White House Touts Regulatory Neighborliness With Canada
The goal is to reduce economic barriers.
President Obama’s regulatory point man announced a plan he called a “significant pivot point” in international regulatory cooperation affecting U.S. trade with Canada.
Howard Shelanski, administrator of the Office of Information and Regulatory Affairs, on Friday outlined new “federal agency-level partnership arrangements to help institutionalize the way our regulators work together” in areas ranging from food health inspections to motor vehicle safety to tracking nanotechnology.
The U.S.-Canada Regulatory Cooperation Council Joint Forward Plan “will remove duplicative requirements, develop common standards, and identify potential areas where future regulation may unnecessarily differ,” Shelanski wrote. “This kind of international cooperation on regulations between the United States and Canada will help eliminate barriers to doing business in the United States or with U.S. companies, grow the economy, and create jobs.”

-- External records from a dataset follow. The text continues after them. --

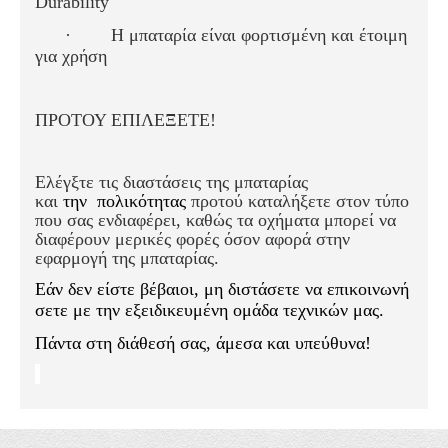
Durability
·
Η μπαταρία είναι φορτισμένη και έτοιμη
για χρήση
ΠΡΟΤΟΥ ΕΠΙΛΕΞΕΤΕ!
Ελέγξτε τις διαστάσεις της μπαταρίας
και
την
πολικότητας
προτού καταλήξετε στον τύπο
που σας ενδιαφέρει, καθώς τα οχήματα μπορεί να
διαφέρουν μερικές φορές όσον αφορά στην
εφαρμογή της μπαταρίας.
Εάν δεν είστε βέβαιοι, μη διστάσετε να επικοινωνή
σετε με την εξειδικευμένη ομάδα τεχνικών μας.
Πάντα στη διάθεσή σας, άμεσα και υπεύθυνα!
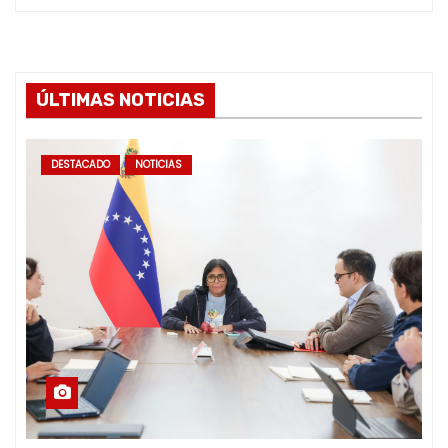
ÚLTIMAS NOTICIAS
DESTACADO
NOTICIAS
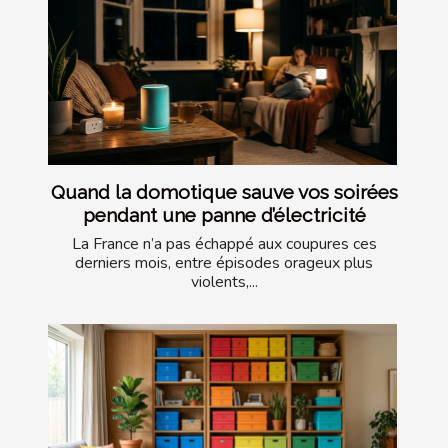
Quand la domotique sauve vos soirées
pendant une panne d’électricité
La France n’a pas échappé aux coupures ces
derniers mois, entre épisodes orageux plus
violents,...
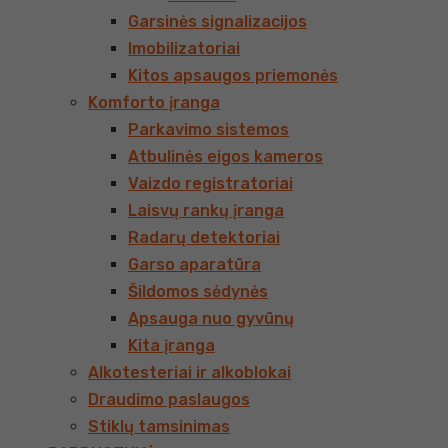
Garsinės signalizacijos
Imobilizatoriai
Kitos apsaugos priemonės
Komforto įranga
Parkavimo sistemos
Atbulinės eigos kameros
Vaizdo registratoriai
Laisvų rankų įranga
Radarų detektoriai
Garso aparatūra
Šildomos sėdynės
Apsauga nuo gyvūnų
Kita įranga
Alkotesteriai ir alkoblokai
Draudimo paslaugos
Stiklų tamsinimas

The plan stresses department-to-department activity and transparency for industry shareholders in 29 areas to be addressed in the next three to five years. “Relationships matter for successful international regulatory cooperation, and open communication between colleagues helps establish a trust and rapport that is essential for implementing specific initiatives,” the plan noted. “Regulators must lead the way to create and sustain change; they are the ones doing the work.”
Citing Obama’s 2011 executive order promoting international coordination, Shelanski said, “Working together with our Canadian partners can make government regulations smarter, doing business easier, and consumers safer.”
A more skeptical view came from Amit Narang, regulatory policy advocate for the nonprofit Public Citizen. “We are concerned because past efforts to eliminate ‘unnecessary regulatory differences’ across borders have meant sacrificing important public health and safety protections under the guise of ‘smarter’ regulation,” he told GovExec. “We’ll need to wait for the results to see for sure, but there appears to be no interest in strengthening standards through this effort so that is clearly a missed opportunity.”